▶ _The request_
Extract the rows running from the start through the line containing "local contrast: highlights 70%, shadows", inclusive, and repeat them verbatim.

▶ _Dataset rows_
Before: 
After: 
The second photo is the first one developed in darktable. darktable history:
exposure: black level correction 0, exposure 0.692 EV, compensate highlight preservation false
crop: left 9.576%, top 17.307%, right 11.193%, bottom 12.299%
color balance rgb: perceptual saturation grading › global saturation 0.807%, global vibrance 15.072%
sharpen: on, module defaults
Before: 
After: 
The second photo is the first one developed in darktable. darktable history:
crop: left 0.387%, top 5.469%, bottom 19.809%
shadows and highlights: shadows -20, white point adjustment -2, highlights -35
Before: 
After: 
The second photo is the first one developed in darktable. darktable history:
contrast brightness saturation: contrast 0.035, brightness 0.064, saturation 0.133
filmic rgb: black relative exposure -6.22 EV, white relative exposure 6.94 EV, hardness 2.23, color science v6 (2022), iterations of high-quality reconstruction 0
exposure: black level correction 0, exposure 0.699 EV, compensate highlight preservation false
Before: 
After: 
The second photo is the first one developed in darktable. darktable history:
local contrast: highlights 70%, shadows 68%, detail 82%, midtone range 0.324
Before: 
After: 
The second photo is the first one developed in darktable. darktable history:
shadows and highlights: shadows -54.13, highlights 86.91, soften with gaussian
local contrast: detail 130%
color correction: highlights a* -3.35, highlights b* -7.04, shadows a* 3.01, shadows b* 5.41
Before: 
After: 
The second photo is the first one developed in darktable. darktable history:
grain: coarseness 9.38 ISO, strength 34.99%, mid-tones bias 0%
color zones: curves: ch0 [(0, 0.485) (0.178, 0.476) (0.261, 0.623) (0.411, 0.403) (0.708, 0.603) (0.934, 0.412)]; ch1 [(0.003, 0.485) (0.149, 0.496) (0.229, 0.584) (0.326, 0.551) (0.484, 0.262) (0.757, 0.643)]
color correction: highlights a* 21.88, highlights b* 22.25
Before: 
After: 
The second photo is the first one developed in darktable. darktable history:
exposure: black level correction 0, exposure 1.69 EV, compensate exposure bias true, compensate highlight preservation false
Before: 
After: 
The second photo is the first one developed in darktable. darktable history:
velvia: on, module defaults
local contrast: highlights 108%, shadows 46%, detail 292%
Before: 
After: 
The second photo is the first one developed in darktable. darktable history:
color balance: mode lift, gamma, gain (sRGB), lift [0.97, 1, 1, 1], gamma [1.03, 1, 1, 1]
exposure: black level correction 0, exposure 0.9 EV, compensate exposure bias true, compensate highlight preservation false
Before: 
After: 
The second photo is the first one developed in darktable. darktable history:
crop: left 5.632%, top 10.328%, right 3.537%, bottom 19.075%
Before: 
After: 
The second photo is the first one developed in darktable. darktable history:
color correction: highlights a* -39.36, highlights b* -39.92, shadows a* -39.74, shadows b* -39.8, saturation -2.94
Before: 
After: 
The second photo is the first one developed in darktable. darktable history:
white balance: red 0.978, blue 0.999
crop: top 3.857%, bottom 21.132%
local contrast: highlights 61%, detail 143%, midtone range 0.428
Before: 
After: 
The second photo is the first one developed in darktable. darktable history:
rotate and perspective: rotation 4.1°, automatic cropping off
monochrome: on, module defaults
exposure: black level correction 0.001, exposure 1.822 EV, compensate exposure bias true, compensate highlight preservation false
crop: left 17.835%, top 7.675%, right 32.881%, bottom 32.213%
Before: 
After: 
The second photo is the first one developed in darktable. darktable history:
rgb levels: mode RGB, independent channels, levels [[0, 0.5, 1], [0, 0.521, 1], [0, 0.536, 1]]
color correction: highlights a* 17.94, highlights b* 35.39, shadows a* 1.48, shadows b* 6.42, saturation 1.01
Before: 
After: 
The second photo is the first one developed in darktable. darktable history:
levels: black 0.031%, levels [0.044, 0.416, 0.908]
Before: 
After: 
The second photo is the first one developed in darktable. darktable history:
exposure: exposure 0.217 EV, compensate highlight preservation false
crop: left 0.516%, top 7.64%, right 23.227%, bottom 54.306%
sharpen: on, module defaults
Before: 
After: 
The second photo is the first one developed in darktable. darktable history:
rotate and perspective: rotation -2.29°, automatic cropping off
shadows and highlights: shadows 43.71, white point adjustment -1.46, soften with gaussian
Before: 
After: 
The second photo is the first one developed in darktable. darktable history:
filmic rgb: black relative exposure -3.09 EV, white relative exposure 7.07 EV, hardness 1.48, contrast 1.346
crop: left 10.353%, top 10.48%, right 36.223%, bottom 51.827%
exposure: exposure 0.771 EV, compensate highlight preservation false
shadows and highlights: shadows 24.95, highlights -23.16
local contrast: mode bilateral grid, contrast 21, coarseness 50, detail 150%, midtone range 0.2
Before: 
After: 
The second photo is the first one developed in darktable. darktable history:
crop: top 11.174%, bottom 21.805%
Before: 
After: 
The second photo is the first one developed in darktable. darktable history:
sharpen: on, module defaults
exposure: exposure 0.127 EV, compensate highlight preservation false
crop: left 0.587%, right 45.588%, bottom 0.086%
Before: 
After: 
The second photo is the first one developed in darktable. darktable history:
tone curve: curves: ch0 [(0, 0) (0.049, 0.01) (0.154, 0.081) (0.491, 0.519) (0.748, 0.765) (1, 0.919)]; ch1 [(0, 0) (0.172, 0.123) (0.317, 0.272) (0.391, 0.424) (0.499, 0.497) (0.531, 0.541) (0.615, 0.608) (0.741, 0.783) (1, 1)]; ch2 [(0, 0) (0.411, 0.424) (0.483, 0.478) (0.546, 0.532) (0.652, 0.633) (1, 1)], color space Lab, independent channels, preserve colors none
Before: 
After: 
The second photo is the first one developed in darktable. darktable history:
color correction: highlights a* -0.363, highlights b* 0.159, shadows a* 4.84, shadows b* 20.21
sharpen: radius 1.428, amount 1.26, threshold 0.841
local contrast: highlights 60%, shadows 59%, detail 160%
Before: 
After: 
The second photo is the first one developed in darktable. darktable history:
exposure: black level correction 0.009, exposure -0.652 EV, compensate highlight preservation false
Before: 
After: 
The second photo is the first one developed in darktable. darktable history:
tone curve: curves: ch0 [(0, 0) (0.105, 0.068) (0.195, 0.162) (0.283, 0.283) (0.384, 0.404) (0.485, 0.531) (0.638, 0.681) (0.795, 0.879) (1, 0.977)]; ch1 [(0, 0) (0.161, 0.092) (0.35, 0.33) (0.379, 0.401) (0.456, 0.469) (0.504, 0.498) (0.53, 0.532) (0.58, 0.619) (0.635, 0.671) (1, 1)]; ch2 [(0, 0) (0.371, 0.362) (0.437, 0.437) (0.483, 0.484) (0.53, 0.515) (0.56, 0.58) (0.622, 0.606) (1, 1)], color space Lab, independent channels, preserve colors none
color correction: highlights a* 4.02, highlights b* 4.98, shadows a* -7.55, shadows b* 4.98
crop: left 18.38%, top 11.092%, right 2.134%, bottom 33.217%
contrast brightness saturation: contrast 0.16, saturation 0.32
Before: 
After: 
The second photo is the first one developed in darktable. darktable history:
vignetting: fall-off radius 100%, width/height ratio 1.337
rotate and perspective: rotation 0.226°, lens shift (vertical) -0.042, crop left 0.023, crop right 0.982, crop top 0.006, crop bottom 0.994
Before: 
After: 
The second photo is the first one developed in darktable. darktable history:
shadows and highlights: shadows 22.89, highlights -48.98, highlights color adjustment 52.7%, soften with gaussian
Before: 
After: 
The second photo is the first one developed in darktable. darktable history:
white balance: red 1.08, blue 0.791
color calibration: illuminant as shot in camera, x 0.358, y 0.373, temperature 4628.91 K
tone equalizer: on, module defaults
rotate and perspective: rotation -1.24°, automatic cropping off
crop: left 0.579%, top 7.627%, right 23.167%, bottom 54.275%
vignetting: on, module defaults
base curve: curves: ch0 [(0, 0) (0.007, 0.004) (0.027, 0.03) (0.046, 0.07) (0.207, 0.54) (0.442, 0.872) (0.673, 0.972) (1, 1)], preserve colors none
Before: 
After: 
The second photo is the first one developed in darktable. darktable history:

▶ _Problem solution_
Before: 
After: 
The second photo is the first one developed in darktable. darktable history:
exposure: black level correction 0, exposure 0.692 EV, compensate highlight preservation false
crop: left 9.576%, top 17.307%, right 11.193%, bottom 12.299%
color balance rgb: perceptual saturation grading › global saturation 0.807%, global vibrance 15.072%
sharpen: on, module defaults
Before: 
After: 
The second photo is the first one developed in darktable. darktable history:
crop: left 0.387%, top 5.469%, bottom 19.809%
shadows and highlights: shadows -20, white point adjustment -2, highlights -35
Before: 
After: 
The second photo is the first one developed in darktable. darktable history:
contrast brightness saturation: contrast 0.035, brightness 0.064, saturation 0.133
filmic rgb: black relative exposure -6.22 EV, white relative exposure 6.94 EV, hardness 2.23, color science v6 (2022), iterations of high-quality reconstruction 0
exposure: black level correction 0, exposure 0.699 EV, compensate highlight preservation false
Before: 
After: 
The second photo is the first one developed in darktable. darktable history:
local contrast: highlights 70%, shadows 68%, detail 82%, midtone range 0.324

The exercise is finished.